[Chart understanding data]
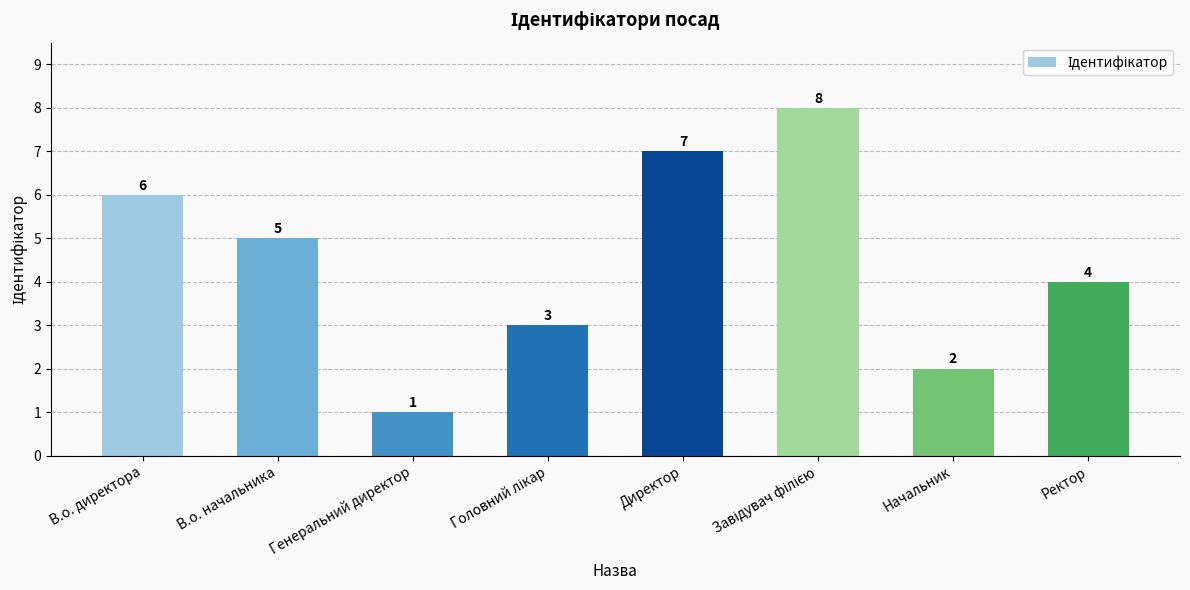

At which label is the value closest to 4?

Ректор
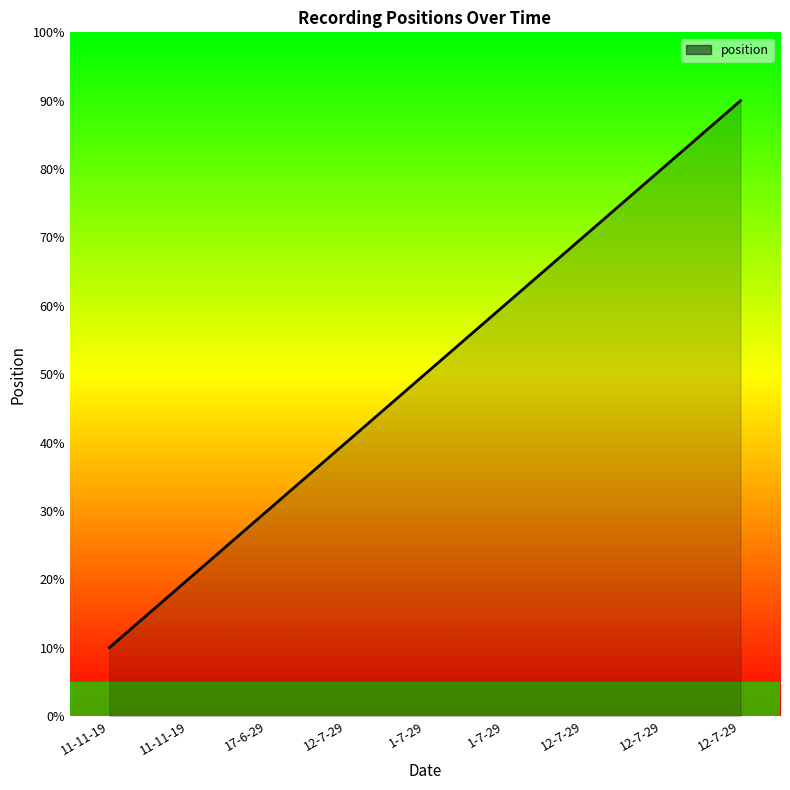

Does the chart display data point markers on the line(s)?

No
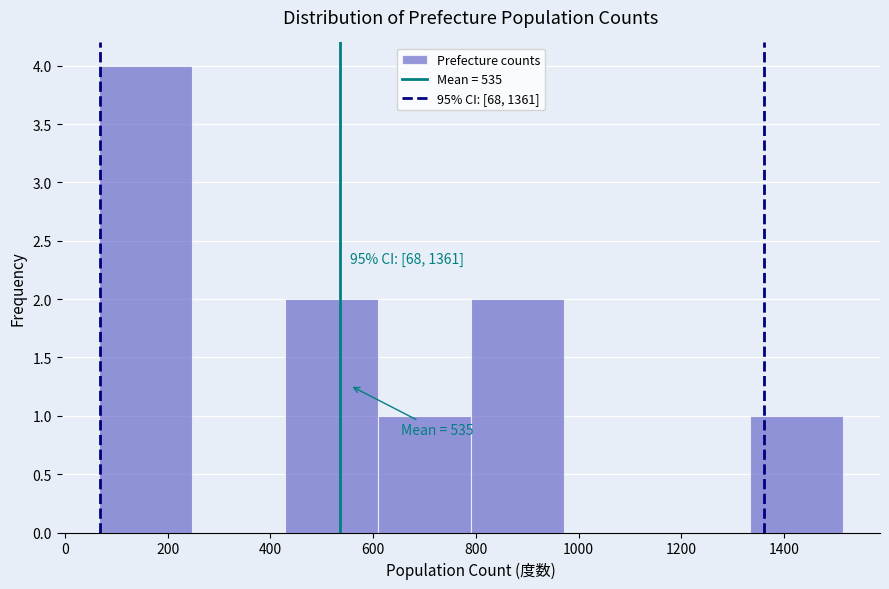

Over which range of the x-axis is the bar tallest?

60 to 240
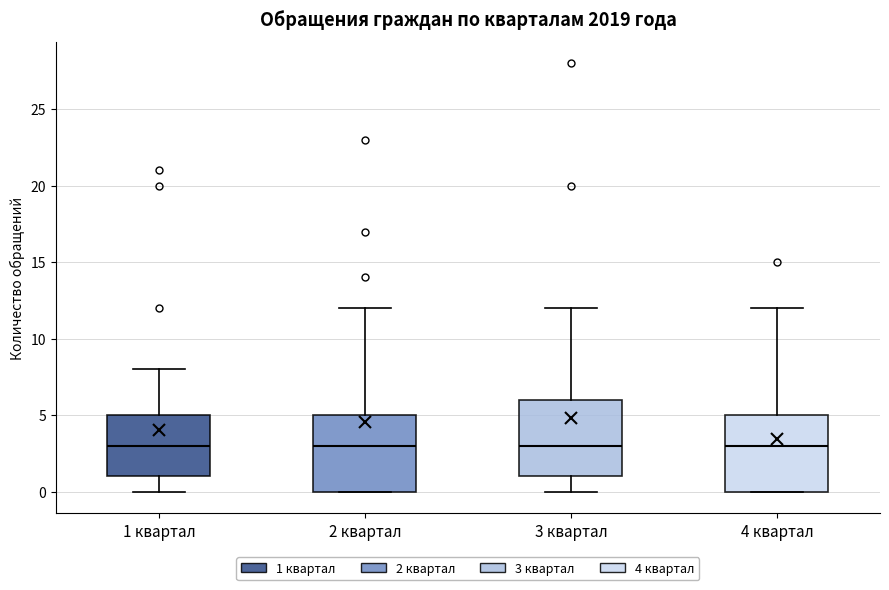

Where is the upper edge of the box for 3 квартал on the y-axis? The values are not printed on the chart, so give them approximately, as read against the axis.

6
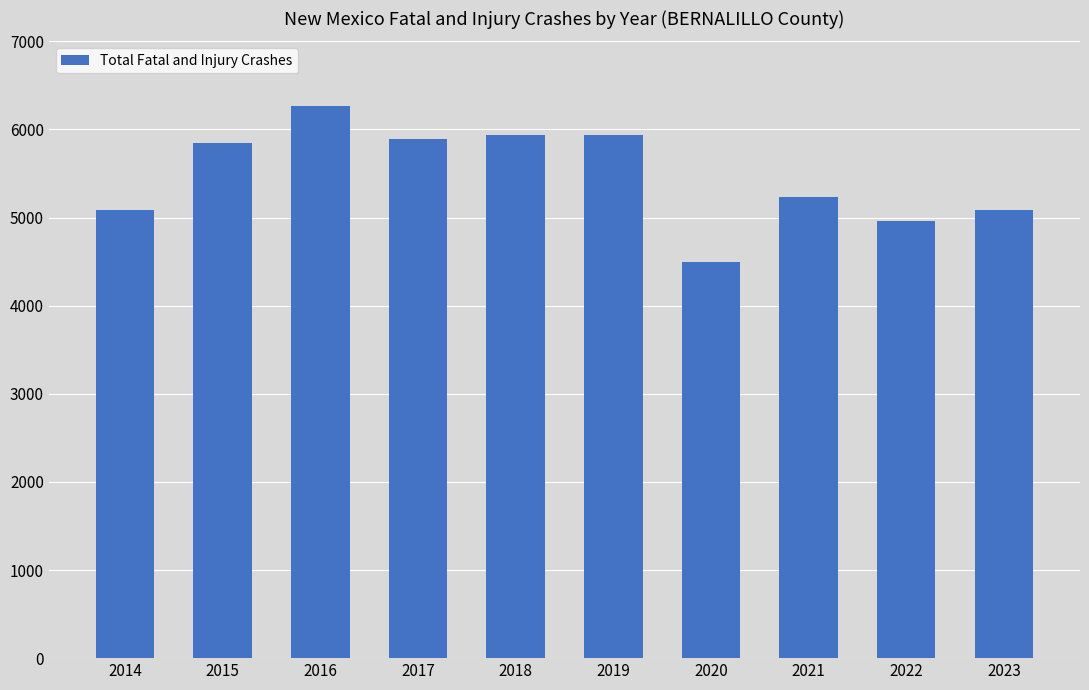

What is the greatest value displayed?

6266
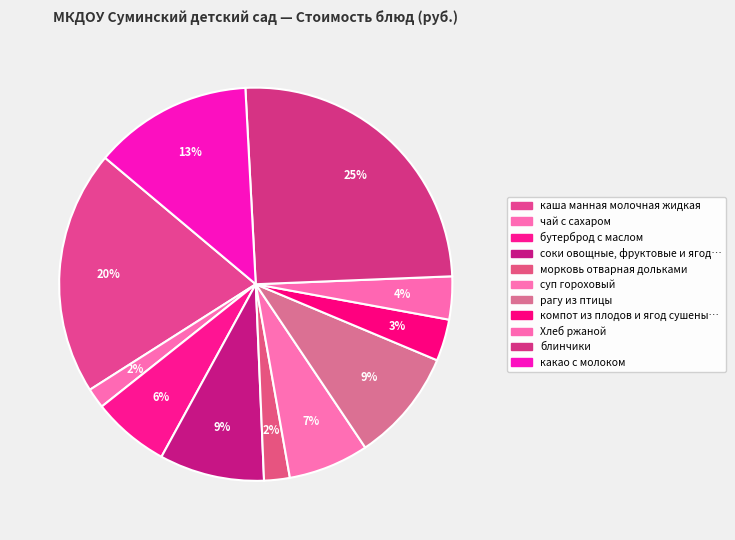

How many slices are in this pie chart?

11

◆ **To do**: Copy out every line of the data above character for character, omitting the pictures.

◆ **Answer to this problem**:
At which label is the value closest to 4?

Ректор

Does the chart display data point markers on the line(s)?

No

Over which range of the x-axis is the bar tallest?

60 to 240

Where is the upper edge of the box for 3 квартал on the y-axis? The values are not printed on the chart, so give them approximately, as read against the axis.

6

What is the greatest value displayed?

6266

How many slices are in this pie chart?

11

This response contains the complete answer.